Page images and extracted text
• • • • • • •

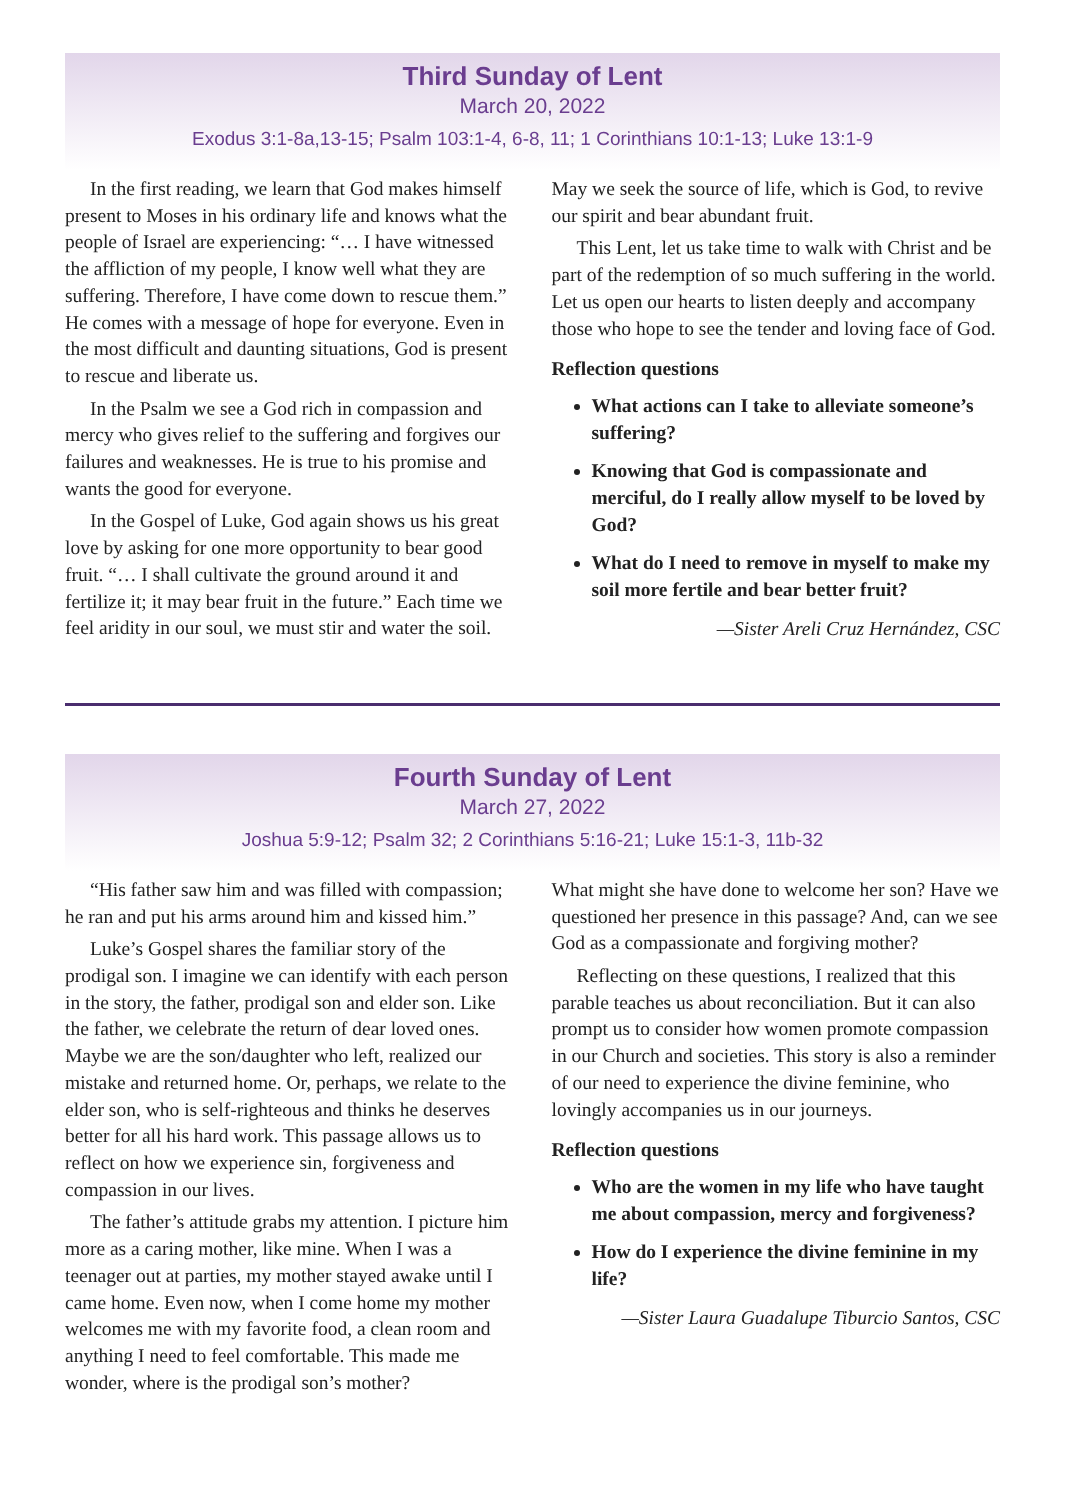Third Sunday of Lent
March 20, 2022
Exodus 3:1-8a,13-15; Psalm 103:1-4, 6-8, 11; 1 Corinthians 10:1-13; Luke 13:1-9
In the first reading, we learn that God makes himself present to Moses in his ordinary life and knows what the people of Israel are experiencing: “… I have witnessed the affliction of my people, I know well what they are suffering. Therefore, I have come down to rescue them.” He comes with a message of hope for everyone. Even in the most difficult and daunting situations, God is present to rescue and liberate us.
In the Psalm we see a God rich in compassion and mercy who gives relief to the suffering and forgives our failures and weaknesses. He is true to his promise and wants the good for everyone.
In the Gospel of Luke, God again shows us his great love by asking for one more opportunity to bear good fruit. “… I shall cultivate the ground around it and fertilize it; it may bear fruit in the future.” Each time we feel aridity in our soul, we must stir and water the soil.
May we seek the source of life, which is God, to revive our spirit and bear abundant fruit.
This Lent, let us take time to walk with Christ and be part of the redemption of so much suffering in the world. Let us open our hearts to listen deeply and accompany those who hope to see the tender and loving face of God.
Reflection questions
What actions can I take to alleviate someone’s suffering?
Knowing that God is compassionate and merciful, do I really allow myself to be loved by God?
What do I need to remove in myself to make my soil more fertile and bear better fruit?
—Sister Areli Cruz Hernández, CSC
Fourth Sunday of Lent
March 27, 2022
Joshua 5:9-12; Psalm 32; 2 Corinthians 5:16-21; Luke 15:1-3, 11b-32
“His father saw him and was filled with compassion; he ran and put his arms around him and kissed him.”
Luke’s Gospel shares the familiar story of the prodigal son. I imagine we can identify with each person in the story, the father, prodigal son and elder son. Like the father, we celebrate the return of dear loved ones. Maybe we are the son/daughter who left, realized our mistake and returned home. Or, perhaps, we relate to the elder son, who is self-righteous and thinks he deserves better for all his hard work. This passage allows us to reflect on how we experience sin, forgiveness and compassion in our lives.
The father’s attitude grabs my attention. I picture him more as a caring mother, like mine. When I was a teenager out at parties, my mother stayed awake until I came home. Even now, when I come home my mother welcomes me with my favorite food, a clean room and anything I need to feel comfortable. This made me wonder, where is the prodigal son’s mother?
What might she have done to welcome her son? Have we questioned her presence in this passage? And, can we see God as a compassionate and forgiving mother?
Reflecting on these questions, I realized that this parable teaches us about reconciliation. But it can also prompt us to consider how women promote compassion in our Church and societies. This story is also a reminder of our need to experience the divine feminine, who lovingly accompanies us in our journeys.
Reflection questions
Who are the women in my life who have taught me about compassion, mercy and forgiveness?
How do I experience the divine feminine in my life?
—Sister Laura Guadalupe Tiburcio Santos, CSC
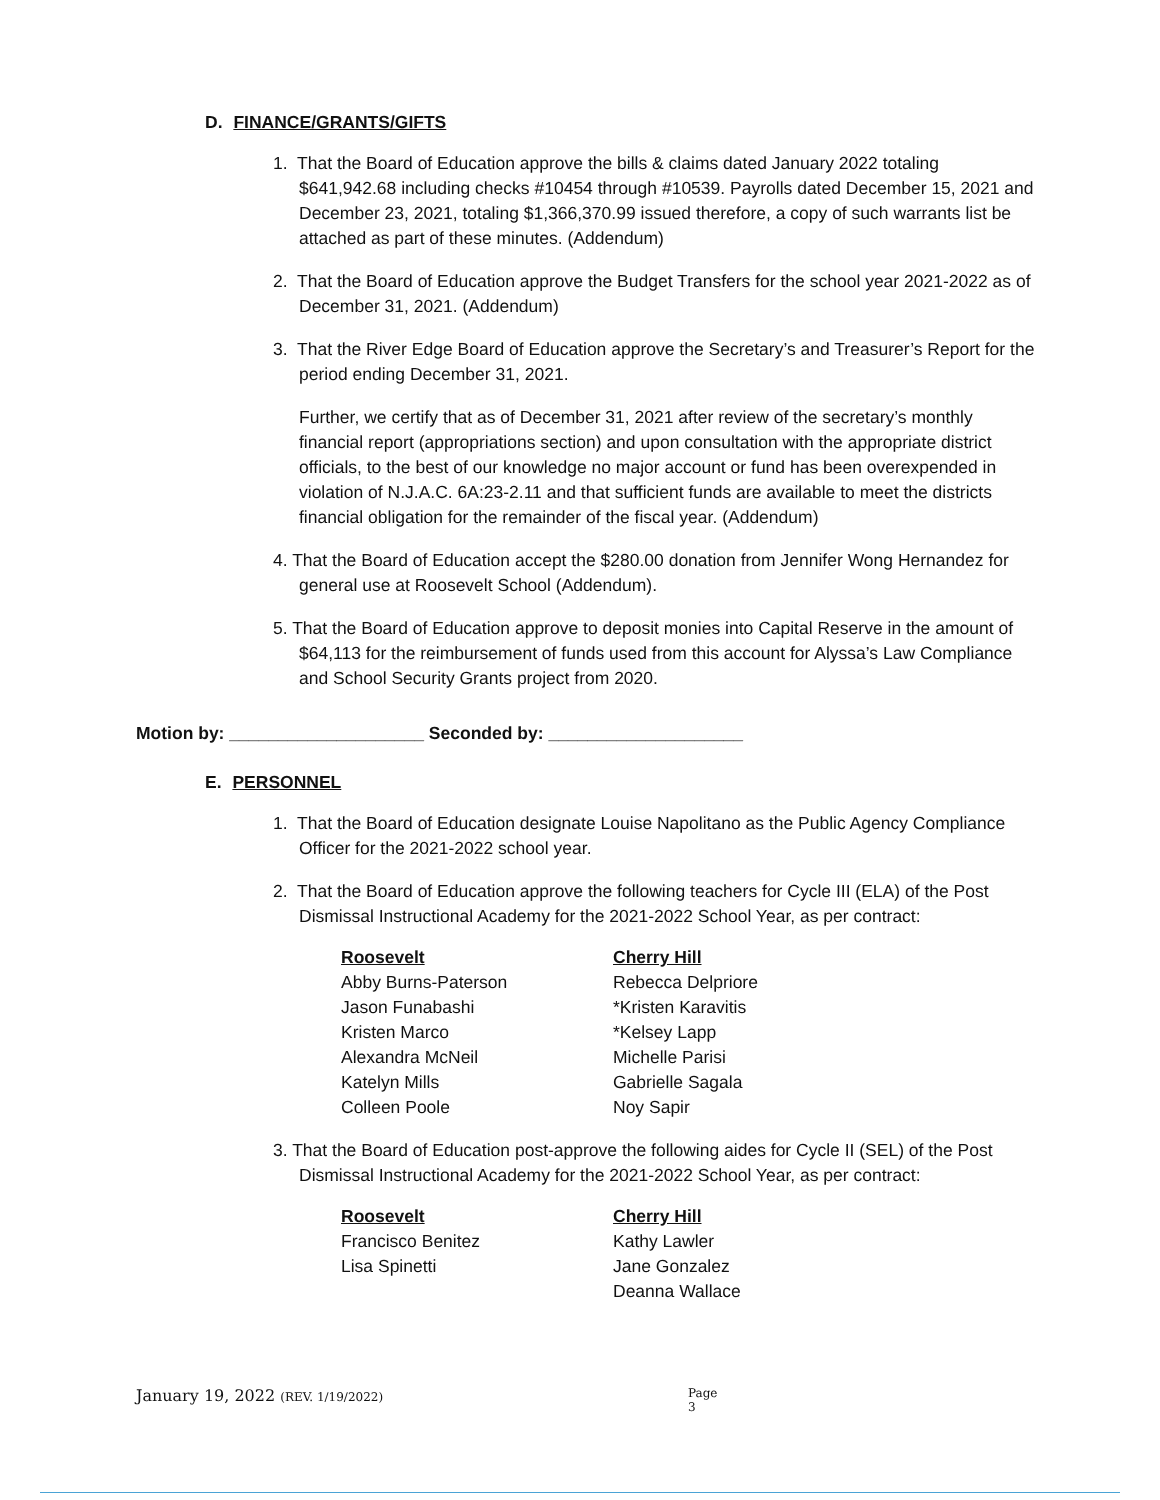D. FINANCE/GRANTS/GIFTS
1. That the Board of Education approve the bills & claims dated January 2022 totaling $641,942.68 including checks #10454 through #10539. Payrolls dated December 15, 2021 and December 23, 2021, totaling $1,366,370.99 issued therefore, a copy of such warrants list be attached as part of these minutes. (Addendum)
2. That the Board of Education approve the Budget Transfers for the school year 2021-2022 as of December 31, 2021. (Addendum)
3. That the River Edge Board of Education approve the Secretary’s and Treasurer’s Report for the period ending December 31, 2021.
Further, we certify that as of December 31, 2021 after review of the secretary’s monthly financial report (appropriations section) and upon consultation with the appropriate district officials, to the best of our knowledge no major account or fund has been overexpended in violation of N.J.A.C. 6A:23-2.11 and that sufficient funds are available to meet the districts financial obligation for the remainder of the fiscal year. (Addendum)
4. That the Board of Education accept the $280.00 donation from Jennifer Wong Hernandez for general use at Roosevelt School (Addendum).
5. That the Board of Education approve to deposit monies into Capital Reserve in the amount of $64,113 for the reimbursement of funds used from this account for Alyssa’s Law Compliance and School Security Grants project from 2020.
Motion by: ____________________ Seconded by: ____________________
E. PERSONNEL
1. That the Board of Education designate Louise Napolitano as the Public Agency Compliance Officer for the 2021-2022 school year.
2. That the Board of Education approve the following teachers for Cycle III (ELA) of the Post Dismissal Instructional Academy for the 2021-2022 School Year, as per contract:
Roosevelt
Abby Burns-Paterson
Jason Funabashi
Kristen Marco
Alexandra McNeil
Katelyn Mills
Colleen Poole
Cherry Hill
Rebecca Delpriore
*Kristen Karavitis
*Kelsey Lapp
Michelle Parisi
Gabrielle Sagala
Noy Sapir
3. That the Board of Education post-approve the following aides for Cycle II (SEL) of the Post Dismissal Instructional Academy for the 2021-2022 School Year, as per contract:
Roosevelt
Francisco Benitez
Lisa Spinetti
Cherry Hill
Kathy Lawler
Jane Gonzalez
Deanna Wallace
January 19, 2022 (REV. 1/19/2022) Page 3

• • • • • • •

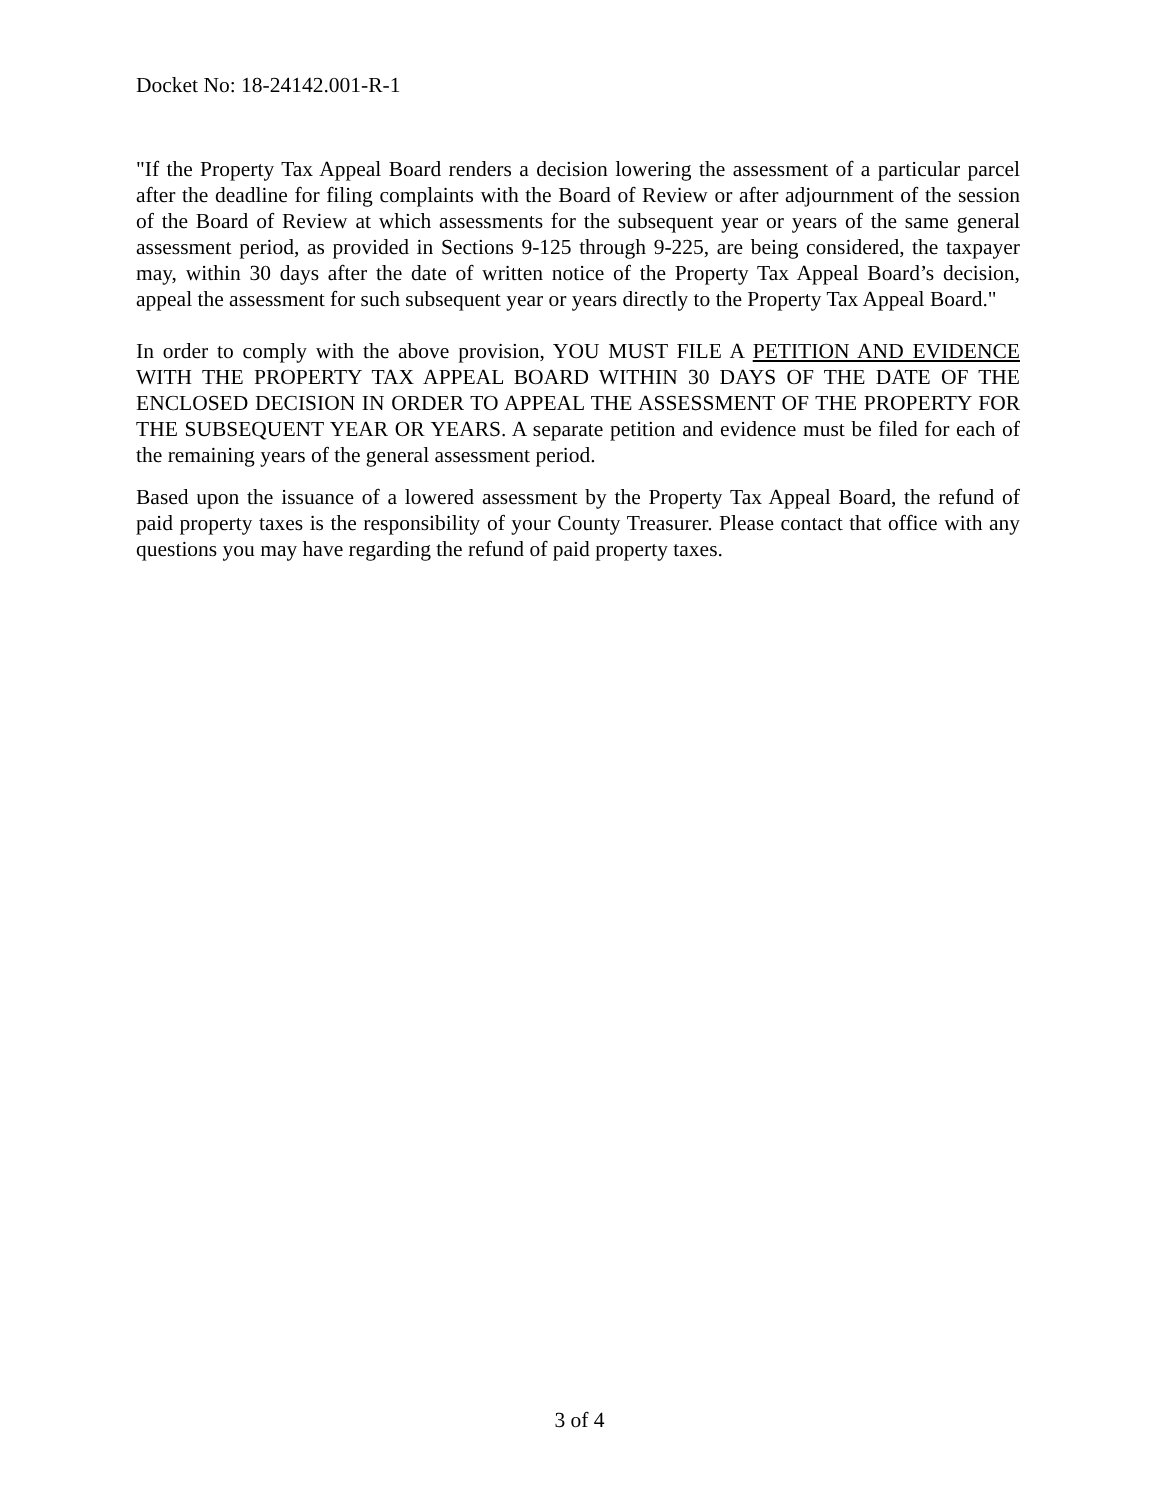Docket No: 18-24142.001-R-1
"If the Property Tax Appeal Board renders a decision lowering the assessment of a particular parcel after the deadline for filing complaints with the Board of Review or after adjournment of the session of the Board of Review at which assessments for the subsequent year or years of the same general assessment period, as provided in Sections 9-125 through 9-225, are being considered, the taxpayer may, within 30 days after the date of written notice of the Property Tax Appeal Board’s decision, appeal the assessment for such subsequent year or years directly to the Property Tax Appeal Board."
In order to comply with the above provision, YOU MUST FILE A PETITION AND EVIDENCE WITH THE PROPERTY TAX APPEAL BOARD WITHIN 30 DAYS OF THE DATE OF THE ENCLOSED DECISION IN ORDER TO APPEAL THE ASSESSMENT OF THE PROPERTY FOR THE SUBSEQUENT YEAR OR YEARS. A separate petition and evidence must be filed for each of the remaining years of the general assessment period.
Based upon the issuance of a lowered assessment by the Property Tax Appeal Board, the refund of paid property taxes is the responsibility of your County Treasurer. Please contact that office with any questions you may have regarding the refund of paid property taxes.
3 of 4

• • • • • • •

TRY IT: Above are the records; from them, give again exactly the lines from the one containing "Deanna Wallace" through the one containing "January 19, 2022 (REV. 1/19/2022) Page 3", both included.

TASK ANSWER:
Deanna Wallace
January 19, 2022 (REV. 1/19/2022) Page 3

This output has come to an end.